6. OTS audits failed to catch CSA risk
Although he does not sink to the ultimate cop-out of claiming the AIG's malaise was a "perfect storm," Boyd does try too hard at times to rationalize the shortcomings that could have stopped the madness. For example, he mentions two audits that were conducted by the OTS of the FP agreements, and gives the OTS some credit in finding some problems in the second audit. However, he explains away the challenge of discovering the cancerous CSA provisions embedded within the CDS contracts as being "prohibitive" in terms of the time and effort required to dig into all of FP's contracts. On this point I strongly disagree: A random sample of just a few files could have exposed the presence of these deadly collateral call provisions, and the fact that FP was assuming that there was almost no change of a widespread need for these calls to exercised. The CDS contract files including details of the collateral call provisions could have been shipped in boxes from London, or scanned for electronic review by anyone, anywhere.

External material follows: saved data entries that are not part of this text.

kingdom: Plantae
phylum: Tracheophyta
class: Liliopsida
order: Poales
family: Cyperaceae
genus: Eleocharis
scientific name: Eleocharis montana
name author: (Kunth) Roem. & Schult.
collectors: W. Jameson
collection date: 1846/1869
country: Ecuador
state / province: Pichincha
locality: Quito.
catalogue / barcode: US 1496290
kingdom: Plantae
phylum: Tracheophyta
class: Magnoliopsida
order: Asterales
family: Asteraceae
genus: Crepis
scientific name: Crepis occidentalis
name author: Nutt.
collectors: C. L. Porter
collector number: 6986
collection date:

6. Excellent but undeveloped ideas in closing chapters
Although underdeveloped, the narrative argues that the repeal of Glass Steagle by GLB in 1999 was a critical event that fueled the development of CDOs and CDS products as the five investment banks in creased their leverage in an effort to competed with the major bank holding companies. This in turn accelerated the need for these investment bankers to secure their credit risk exposures through the purchase of guarantees from AIG or other insurers (such as AMBAC or MBIA). The final chapter develops this theme, but I would the discussion less than complete. In closing this book, Boyd raised some prescient questions or points that beg further discussion, like why were so many insurers and investment banks given the right to cheap new funding by being allowed to become bank holding companies when this right was not granted to AIG, and also - on a macro level - why it is rational for a country with over 9% unemployment to have a DOW that is around 12,000? Although more could have been said, he leaves the reader with much to consider going beyond the boundaries of the AIG.
To go from good to great, in addition to some editing, this book needs a comprehensive summary chapter tying together all the disparate good ideas and "lessons learned" that are strewn throughout the its 300 plus pages. If it goes to a second edition, Boyd could achieve this goal with a new Introduction or a revised Epilogue.